Watch the European Football Championship on a big screen with your family and friends over an international buffet at Lido Fountain Piazza, Metropark Lido Hotel, Beijing. Dinner features a free flow of beverages, a live show and interactive games. There will be a live band. It's available throughout June. Lido Fountain Piazza opens every afternoon and closes at midnight. It's 388 yuan net for an adult and 188 yuan net per person for children. 7 pm-10 pm, Friday, June 8.

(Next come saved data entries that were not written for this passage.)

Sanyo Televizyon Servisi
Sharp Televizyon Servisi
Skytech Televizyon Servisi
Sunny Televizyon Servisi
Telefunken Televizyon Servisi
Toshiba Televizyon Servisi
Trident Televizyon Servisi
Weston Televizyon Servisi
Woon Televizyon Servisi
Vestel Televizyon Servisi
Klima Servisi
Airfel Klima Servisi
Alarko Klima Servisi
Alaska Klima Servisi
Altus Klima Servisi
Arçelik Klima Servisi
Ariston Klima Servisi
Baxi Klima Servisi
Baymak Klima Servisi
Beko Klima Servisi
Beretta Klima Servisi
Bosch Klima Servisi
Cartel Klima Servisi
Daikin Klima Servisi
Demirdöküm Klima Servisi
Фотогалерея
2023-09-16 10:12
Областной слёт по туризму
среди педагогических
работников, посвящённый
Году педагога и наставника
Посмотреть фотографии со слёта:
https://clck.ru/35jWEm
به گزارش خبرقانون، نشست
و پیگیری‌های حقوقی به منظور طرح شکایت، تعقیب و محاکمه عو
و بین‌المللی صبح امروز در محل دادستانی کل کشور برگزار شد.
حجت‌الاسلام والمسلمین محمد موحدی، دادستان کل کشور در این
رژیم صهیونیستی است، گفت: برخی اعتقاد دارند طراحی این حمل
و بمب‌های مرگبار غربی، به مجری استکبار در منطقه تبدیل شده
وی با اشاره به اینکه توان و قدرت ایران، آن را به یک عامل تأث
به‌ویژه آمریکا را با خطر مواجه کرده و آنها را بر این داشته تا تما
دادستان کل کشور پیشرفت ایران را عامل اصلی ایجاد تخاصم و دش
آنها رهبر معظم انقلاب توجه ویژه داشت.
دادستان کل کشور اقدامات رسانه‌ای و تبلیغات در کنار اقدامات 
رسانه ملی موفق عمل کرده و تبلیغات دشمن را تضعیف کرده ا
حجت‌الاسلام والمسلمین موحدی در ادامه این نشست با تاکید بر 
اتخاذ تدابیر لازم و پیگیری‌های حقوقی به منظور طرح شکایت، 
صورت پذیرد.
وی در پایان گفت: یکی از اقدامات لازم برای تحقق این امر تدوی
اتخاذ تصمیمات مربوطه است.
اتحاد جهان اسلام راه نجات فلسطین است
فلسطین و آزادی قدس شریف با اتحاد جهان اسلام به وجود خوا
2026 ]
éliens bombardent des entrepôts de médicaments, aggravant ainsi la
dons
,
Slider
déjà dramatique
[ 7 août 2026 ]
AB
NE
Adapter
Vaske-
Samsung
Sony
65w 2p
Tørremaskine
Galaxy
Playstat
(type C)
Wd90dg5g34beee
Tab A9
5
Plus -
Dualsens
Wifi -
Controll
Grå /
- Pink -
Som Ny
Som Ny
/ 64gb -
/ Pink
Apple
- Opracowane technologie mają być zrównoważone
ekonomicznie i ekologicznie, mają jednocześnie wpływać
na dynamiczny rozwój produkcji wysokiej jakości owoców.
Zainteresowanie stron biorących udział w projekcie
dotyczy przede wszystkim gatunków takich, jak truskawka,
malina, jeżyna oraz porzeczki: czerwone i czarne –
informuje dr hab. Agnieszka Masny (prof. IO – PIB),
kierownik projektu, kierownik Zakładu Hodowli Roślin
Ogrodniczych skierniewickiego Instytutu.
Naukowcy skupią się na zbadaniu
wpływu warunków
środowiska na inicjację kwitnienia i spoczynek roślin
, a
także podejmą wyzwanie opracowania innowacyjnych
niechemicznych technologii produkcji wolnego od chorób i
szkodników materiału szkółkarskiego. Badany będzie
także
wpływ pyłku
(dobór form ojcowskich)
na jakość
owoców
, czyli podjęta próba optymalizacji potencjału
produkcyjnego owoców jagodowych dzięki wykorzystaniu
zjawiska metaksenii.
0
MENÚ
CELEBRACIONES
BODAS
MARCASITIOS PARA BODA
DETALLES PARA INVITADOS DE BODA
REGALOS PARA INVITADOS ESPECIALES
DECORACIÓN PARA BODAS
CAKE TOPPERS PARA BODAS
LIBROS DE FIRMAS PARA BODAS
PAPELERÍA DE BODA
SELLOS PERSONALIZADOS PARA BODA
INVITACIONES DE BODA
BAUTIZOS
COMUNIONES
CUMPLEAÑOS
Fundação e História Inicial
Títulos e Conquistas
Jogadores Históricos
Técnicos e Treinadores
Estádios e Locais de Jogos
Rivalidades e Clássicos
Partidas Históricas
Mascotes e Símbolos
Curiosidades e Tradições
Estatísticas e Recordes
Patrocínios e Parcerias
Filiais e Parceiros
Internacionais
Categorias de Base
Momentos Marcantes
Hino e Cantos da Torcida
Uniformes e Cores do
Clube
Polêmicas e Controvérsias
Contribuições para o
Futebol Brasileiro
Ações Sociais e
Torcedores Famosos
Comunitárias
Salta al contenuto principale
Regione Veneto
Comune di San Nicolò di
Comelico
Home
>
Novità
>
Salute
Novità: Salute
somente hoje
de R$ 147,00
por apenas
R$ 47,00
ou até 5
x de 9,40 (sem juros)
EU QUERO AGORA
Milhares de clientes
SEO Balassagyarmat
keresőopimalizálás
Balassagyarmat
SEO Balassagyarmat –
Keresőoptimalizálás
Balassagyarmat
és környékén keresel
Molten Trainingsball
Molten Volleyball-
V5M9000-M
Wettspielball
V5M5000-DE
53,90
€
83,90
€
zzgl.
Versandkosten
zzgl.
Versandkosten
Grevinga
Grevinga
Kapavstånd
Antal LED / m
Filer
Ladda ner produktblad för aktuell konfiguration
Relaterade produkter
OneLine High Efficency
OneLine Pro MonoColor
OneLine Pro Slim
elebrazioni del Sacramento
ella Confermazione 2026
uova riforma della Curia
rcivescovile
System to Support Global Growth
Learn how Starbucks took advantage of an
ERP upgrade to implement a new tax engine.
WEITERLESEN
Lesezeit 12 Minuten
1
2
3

010-6437-6688, Ext 1275/1542.
Soulfully Seoul
From June 16-30, the award-winning Asia Bistro restaurant, JW Marriott Hotel Beijing, will hold a Korean Food and Culture Festival. Try one of the world's finest cuisines and experience traditional Korean culture.
010-5908-8995.
Cantonese classics
Wu Li Xiang Restaurant at Traders Upper East Hotel, Beijing offers 60 Cantonese and signature local dishes, prepared by a new Chinese executive chef Kam Siew Ton. With 30 years of experience, Kam has won gold medals at cooking competitions around Southeast Asia. The new menu focuses on a variety of cooking methods like stir-frying and sauteing to provide nutrition and flavor. Some highlights are fried scallops stuffed with minced shrimp and sauteed sliced beef cubes in black pepper sauce. The restaurant also serves typical Hong Kong-style dim sum.
010-5907-8306.
White asparagus
Aria at China World Hotel Beijing cooks crisp white asparagus from France for a succulent start to summer. Summer's new dinner menu from chef de cuisine David Pooley includes signature dishes, such as white asparagus with traditional lemon hollandaise, anise-cured Norwegian salmon and caviar, and seared Australian sea scallops with dried abalone mushrooms, fennel pollen and white asparagus. June 1-30.